# Dataset entries:
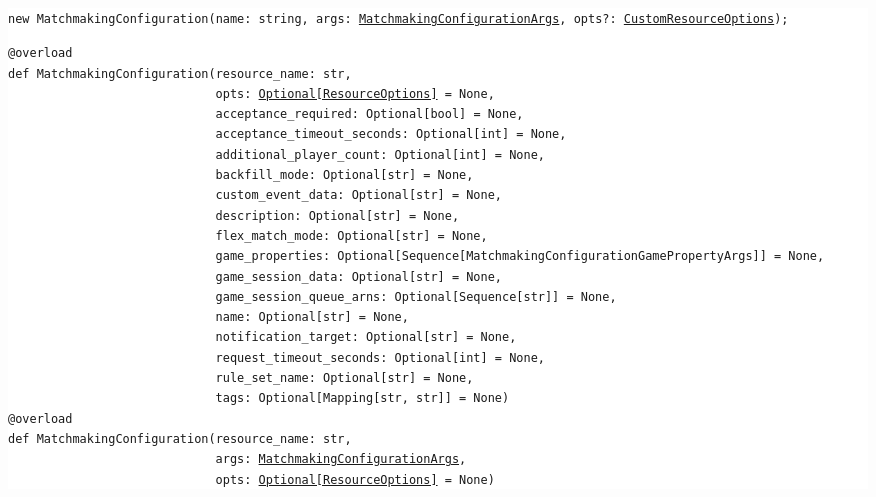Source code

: 
<div>
<pulumi-choosable type="language" values="javascript,typescript">
<div class="highlight"><pre class="chroma"><code class="language-typescript" data-lang="typescript"><span class="k">new </span><span class="nx">MatchmakingConfiguration</span><span class="p">(</span><span class="nx">name</span><span class="p">:</span> <span class="nx">string</span><span class="p">,</span> <span class="nx">args</span><span class="p">:</span> <span class="nx"><a href="#inputs">MatchmakingConfigurationArgs</a></span><span class="p">,</span> <span class="nx">opts</span><span class="p">?:</span> <span class="nx"><a href="/docs/reference/pkg/nodejs/pulumi/pulumi/#CustomResourceOptions">CustomResourceOptions</a></span><span class="p">);</span></code></pre></div>
</pulumi-choosable>
</div>

<div>
<pulumi-choosable type="language" values="python">
<div class="highlight"><pre class="chroma"><code class="language-python" data-lang="python"><span class=nd>@overload</span>
<span class="k">def </span><span class="nx">MatchmakingConfiguration</span><span class="p">(</span><span class="nx">resource_name</span><span class="p">:</span> <span class="nx">str</span><span class="p">,</span>
                             <span class="nx">opts</span><span class="p">:</span> <span class="nx"><a href="/docs/reference/pkg/python/pulumi/#pulumi.ResourceOptions">Optional[ResourceOptions]</a></span> = None<span class="p">,</span>
                             <span class="nx">acceptance_required</span><span class="p">:</span> <span class="nx">Optional[bool]</span> = None<span class="p">,</span>
                             <span class="nx">acceptance_timeout_seconds</span><span class="p">:</span> <span class="nx">Optional[int]</span> = None<span class="p">,</span>
                             <span class="nx">additional_player_count</span><span class="p">:</span> <span class="nx">Optional[int]</span> = None<span class="p">,</span>
                             <span class="nx">backfill_mode</span><span class="p">:</span> <span class="nx">Optional[str]</span> = None<span class="p">,</span>
                             <span class="nx">custom_event_data</span><span class="p">:</span> <span class="nx">Optional[str]</span> = None<span class="p">,</span>
                             <span class="nx">description</span><span class="p">:</span> <span class="nx">Optional[str]</span> = None<span class="p">,</span>
                             <span class="nx">flex_match_mode</span><span class="p">:</span> <span class="nx">Optional[str]</span> = None<span class="p">,</span>
                             <span class="nx">game_properties</span><span class="p">:</span> <span class="nx">Optional[Sequence[MatchmakingConfigurationGamePropertyArgs]]</span> = None<span class="p">,</span>
                             <span class="nx">game_session_data</span><span class="p">:</span> <span class="nx">Optional[str]</span> = None<span class="p">,</span>
                             <span class="nx">game_session_queue_arns</span><span class="p">:</span> <span class="nx">Optional[Sequence[str]]</span> = None<span class="p">,</span>
                             <span class="nx">name</span><span class="p">:</span> <span class="nx">Optional[str]</span> = None<span class="p">,</span>
                             <span class="nx">notification_target</span><span class="p">:</span> <span class="nx">Optional[str]</span> = None<span class="p">,</span>
                             <span class="nx">request_timeout_seconds</span><span class="p">:</span> <span class="nx">Optional[int]</span> = None<span class="p">,</span>
                             <span class="nx">rule_set_name</span><span class="p">:</span> <span class="nx">Optional[str]</span> = None<span class="p">,</span>
                             <span class="nx">tags</span><span class="p">:</span> <span class="nx">Optional[Mapping[str, str]]</span> = None<span class="p">)</span>
<span class=nd>@overload</span>
<span class="k">def </span><span class="nx">MatchmakingConfiguration</span><span class="p">(</span><span class="nx">resource_name</span><span class="p">:</span> <span class="nx">str</span><span class="p">,</span>
                             <span class="nx">args</span><span class="p">:</span> <span class="nx"><a href="#inputs">MatchmakingConfigurationArgs</a></span><span class="p">,</span>
                             <span class="nx">opts</span><span class="p">:</span> <span class="nx"><a href="/docs/reference/pkg/python/pulumi/#pulumi.ResourceOptions">Optional[ResourceOptions]</a></span> = None<span class="p">)</span></code></pre></div>
</pulumi-choosable>
</div>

# About this task:
Show every line of the entries above that contains the string "choosable".

# Answer section:
<pulumi-choosable type="language" values="javascript,typescript">
</pulumi-choosable>
<pulumi-choosable type="language" values="python">
</pulumi-choosable>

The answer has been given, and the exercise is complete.